I’m currently in the process of importing thousands of files from our network drives into laserfiche. The issue is that these files are in all in folders, and some of the folders contain only .jpg files and some contain .jpg files + PDF files with text. If I select a large batch of folders to import, then generate laserfiche pages and also generate searchable text, the import hangs whenever it comes to an actual image, like maybe a car bumper from a police report or similar. It does occasionally recover, but the amount of time lost is substantial. Is there a way to tell Laserfiche to ignore OCRing .jpeg images if I know all the images contain no usable or necessary text? Thanks for any insight you may have.
Question
Question
problem importing large amounts of documents
Answer
OCR has an internal timeout for trying to detect text on pages. The default is 10 minutes.

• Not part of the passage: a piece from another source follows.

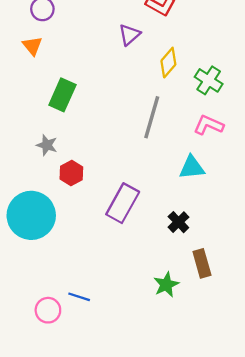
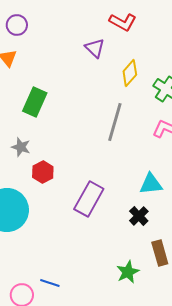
purple triangle: (129, 35) -> (95, 48), turned -35
cyan triangle: (192, 167) -> (151, 184), moved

See this KB article for instructions on how to set that value to a lower threshold.
Replies
Since you are doing this manually, then I think your best bet would be to import them separately with different settings (you could create a second account with different import settings and even log into a second LF instance on the same machine if you wanted), or just do it on a more powerful machine because OCR is especially resource-intensive.
The problem is that the OCR step applies to the generated pages not the original source file, so by that point there there is no more "jpeg" or "pdf" to exclude. You can tell LF not to generate pages for jpeg, but that's not really what you want either.
If you use Import Agent, then you can create a filter on the import agent profile to only target specific file types; you could configure one profile for your PDF files, and another for your JPEG files with the OCR option disabled.